It is noteworthy that our study did not exclude patients with high risk symptoms as rectal bleeding which are outside of NICE recommendation. However, most of the studies included in the meta-analysis that supports NICE recommendation[1], were not only concerned with patients with low risk symptoms (i.e., rectal bleeding is described in several patients in those studies). That clinical concern was highlighted by Fraser[21] and led to the development of an additional review and meta-analysis to obtain more information about the accuracy of FIT through the broad spectrum of symptomatic patients[17]. In our cohort, the risk of GIC cancer tends to be lower in patients with rectal bleeding. Probably, this is due to this symptom’s being less subjective than others like abdominal pain and more specific to the colon. Thus, unlike other indications, patients with overt bleeding who underwent a quality colonoscopy that ruled out CRC were less likely to be diagnosed with an upper GIC.

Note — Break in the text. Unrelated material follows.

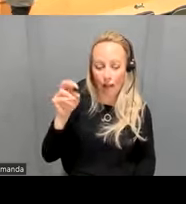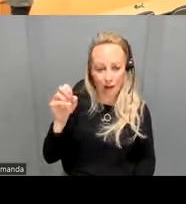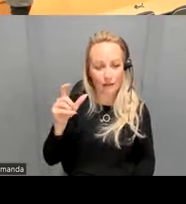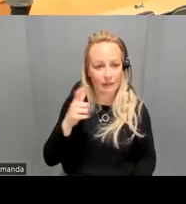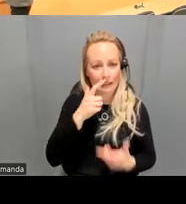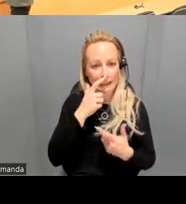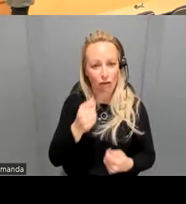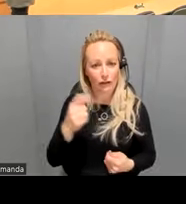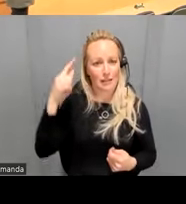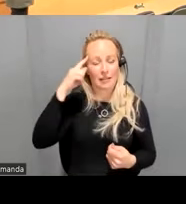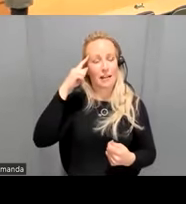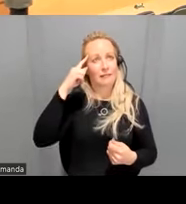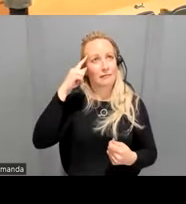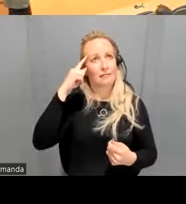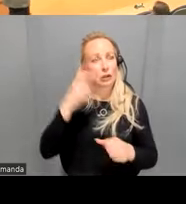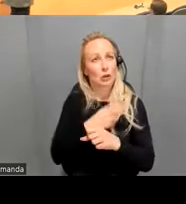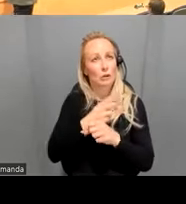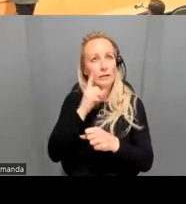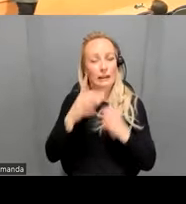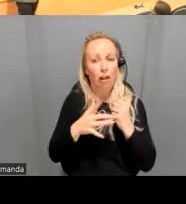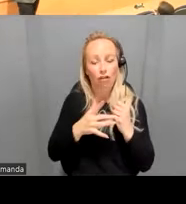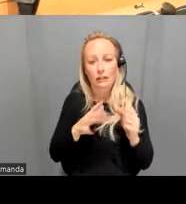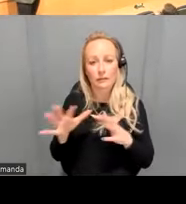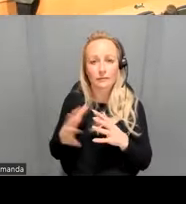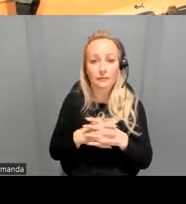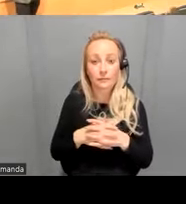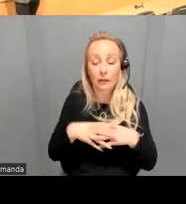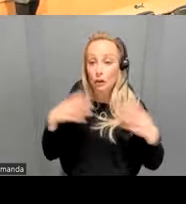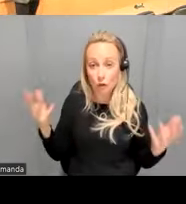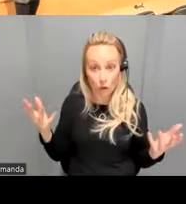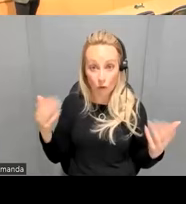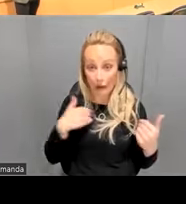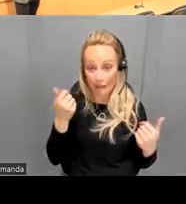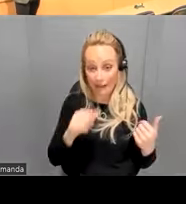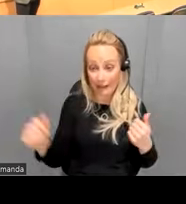thought-provoking use of technology so uh do we have questions from the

Although the risk is low, CRC risk is increased in symptomatic subjects with positive FIT even after a high-quality colonoscopy when compared to patients with a negative test. This finding is worthy of several comments. CRC detected fall into the definition of a post-colonoscopy colorectal cancer (PCCRC)[22]. In fact, the rate of PCCRC detected, approximately 3%, is located in the expected segment between 2.5% and 7.7%. However, we must highlight that the risk of PCCRC is higher after a positive FIT, probably due to the higher prevalence in this group of patients. This finding should be taken into account by physicians if symptoms persist after a normal colonoscopy. Finally, the risk of PCCRC calculated per 1000 colonoscopies is higher than the risk previously documented ranging between 0.8 and 2.4[23]. Our population consists of symptomatic patients with a CRC prevalence in the original studies ranging between 3.0% and 13.7%. We therefore suggest that the risk of PCCRC should be evaluated on the basis of the colonoscopy indication. However, the sample size of our analysis and the low number of PCCRC detected did not enable us to analyse additional factors that could predict the risk of PCCRC, such as age, comorbidity and diverticular disease, or the relationship with baseline symptoms[24].
A recent study conducted in patients taking part in CRC screening has associated the presence of detectable f-Hb with increased risk of death from a wide range of causes unrelated to CRC or even GIC[25]. In that study, Libby et al[26] consider the possibility of detectable f-Hb originating from subclinical colonic inflammation due to a generalised inflammatory state. We did not find such an association. However, the threshold used in our study (10 μg Hb/g faeces) is much lower than the concentration of approximately 80 μg Hb/g faeces required to attain a positive result by means of the qualitative method used by Libby et al[26].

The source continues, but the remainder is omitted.